++++ DOCUMENT SECTION ++++

Extract from: “Climate Change & Naval War,"pp. 59 - 68 Bombs and depth charges at sea (2_15)






The theme    Bombing at Sea     Some Bombing Events in 1939    Depth Charging U-boats    Summary    LITERATURE   
 

The theme

Review

While considering naval forces in action, one would primarily think of naval surface vessels fighting with each other with roaring canons in a sea battle with thousands of fountains of water springing up from the sea due to impact of shells hitting the sea surface, and of battleships opting to sink heroically in the rough seas along with their commanding admirals and soldiers. Even a layperson now knows that war at sea had already shown many other dimensions in the previous century itself. However, the general image of a sea battle demonstrates that fighting at sea can disturb water layer of quite a large sea area, e.g. Battle of Jutland (Skagerrak) in May 1916. 250 naval vessels gathered there and operated in an area of about 2,500 square miles. But neither WWI, nor WWII saw many such events. Warfare at sea came to rely more on sea mines, submarines and counter measures to meet the goals, i.e., sinking of ships. Concerning WWI: 5_13 and 5_14.


Means of warfare increased

With the start of WWII navies had a fairly new means at hand, i.e. aerial bombing of floating or submerged vessels and use of depth charges to hit submarines. Like the impact of sea mines, bombs and depth charges have a considerable impact on the status of seawater in affected areas.  Further, one should not ignore the third activity, i.e. shooting and shelling of fighter planes or bombers with all the firepower, coastal batteries, and vessels with guns had in their possession, as a preventive measure against being attacked or bombed. In the course of a war at sea, millions and millions of ammunition, ranging from small to big calibre, would inevitably hit the sea.

++++ MATERIAL SHOWN ++++

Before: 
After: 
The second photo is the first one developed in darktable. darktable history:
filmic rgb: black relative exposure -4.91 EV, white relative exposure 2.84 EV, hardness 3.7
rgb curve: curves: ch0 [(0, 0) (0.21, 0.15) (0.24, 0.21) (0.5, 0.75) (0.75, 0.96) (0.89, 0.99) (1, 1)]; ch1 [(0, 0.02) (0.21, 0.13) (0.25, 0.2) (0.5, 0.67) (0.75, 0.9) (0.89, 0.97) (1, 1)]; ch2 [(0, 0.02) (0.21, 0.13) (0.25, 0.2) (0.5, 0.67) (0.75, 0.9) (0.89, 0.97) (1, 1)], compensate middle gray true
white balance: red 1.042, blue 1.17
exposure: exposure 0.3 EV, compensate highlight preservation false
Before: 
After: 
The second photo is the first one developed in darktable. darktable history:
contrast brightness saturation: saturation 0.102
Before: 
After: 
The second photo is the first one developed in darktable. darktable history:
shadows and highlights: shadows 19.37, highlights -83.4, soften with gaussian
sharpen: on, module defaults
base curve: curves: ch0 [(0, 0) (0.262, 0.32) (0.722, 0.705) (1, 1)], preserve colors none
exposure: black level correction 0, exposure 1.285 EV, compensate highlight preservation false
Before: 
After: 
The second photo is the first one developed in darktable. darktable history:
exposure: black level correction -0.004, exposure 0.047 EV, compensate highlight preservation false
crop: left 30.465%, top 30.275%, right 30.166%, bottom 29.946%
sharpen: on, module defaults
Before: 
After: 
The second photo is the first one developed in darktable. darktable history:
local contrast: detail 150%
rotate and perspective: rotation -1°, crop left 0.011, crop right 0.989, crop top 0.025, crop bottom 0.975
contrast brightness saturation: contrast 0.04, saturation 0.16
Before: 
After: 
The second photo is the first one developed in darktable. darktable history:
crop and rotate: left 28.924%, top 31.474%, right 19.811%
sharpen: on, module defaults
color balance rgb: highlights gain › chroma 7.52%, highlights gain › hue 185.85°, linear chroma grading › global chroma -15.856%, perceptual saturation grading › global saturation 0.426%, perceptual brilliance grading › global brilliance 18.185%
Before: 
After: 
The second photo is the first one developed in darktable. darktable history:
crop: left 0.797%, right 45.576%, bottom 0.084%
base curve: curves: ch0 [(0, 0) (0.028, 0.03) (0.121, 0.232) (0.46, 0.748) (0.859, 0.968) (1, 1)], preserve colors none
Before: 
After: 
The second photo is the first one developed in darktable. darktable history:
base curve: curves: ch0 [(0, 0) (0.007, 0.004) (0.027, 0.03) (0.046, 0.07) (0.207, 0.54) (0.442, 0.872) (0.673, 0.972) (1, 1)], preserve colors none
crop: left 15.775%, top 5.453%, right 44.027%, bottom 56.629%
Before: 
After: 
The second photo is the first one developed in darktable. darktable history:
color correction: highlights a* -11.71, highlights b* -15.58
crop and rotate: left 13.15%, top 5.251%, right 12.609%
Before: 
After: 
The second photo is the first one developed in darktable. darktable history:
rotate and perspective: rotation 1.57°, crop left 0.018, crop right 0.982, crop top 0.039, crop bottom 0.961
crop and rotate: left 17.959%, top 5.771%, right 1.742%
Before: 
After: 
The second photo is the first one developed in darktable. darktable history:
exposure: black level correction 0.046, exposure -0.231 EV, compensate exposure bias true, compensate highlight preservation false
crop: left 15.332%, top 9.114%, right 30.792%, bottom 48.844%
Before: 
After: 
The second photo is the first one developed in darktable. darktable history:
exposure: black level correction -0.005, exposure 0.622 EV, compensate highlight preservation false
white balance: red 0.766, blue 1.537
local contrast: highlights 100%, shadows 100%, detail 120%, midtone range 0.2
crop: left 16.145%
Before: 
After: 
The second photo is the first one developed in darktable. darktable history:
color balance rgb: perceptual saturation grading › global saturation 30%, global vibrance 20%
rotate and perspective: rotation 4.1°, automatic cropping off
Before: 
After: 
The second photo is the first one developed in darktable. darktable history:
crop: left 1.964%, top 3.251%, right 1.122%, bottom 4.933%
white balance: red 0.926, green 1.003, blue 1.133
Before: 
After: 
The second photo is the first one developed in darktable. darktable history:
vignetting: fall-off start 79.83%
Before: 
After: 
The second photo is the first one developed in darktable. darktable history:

++++

GIVEN EXERCISE 1 — Update the passage on bombs and depth charges at sea between "Means of warfare" and "hit the sea.", inclusive, swapping "depth charges" for "underwater explosives", and write out that stretch in full.
GIVEN EXERCISE 2 — Carry the passage on bombs and depth charges at sea forward, starting right after its last sentence.

OUTPUT 1 —
Means of warfare increased

With the start of WWII navies had a fairly new means at hand, i.e. aerial bombing of floating or submerged vessels and use of underwater explosives to hit submarines. Like the impact of sea mines, bombs and underwater explosives have a considerable impact on the status of seawater in affected areas.  Further, one should not ignore the third activity, i.e. shooting and shelling of fighter planes or bombers with all the firepower, coastal batteries, and vessels with guns had in their possession, as a preventive measure against being attacked or bombed. In the course of a war at sea, millions and millions of ammunition, ranging from small to big calibre, would inevitably hit the sea.

OUTPUT 2 —
Compared with the potential abovementioned two means of bombing/shelling had developed during the war, their deployment at start of war in 1939 was more restrained. Parties to war were not very well prepared for using airplanes in naval warfare and depth charges to fight submarines when war commenced. While Britain managed to set up an effective ‘Royal Air Force Coastal Command’ to go for the German U-boats and to undermine German merchant shipping in North-West European waters fairly soon after the war had started (Lit.: Goulter)[1], Germans never managed to create an effective aerial wing for their navy. Existing German naval air force was small, poorly equipped and remained insignificant. German Navy therefore had to depend on the Luftwaffe and its Chief, Hermann Goering, who zealously exercised his command over all Luftwaffe units that might be compelled to support naval operations (Lit.: Goulter, p.37)[2]. Even though air forces of both warring parties were active from the first day of war, they did not play any major role in naval warfare in 1939. Such being the case, one might wonder how much this section of war machinery actively or passively contributed in ‘stirring’ the seas during the autumn season of 1939. Similar uncertainties existed with regard to the number of depth charges used and their locations. However, one thing became already very clear during the initial few months of war. Military forces had grown tremendously since last major war, viz. WWI, as if a breeze had developed into a hurricane.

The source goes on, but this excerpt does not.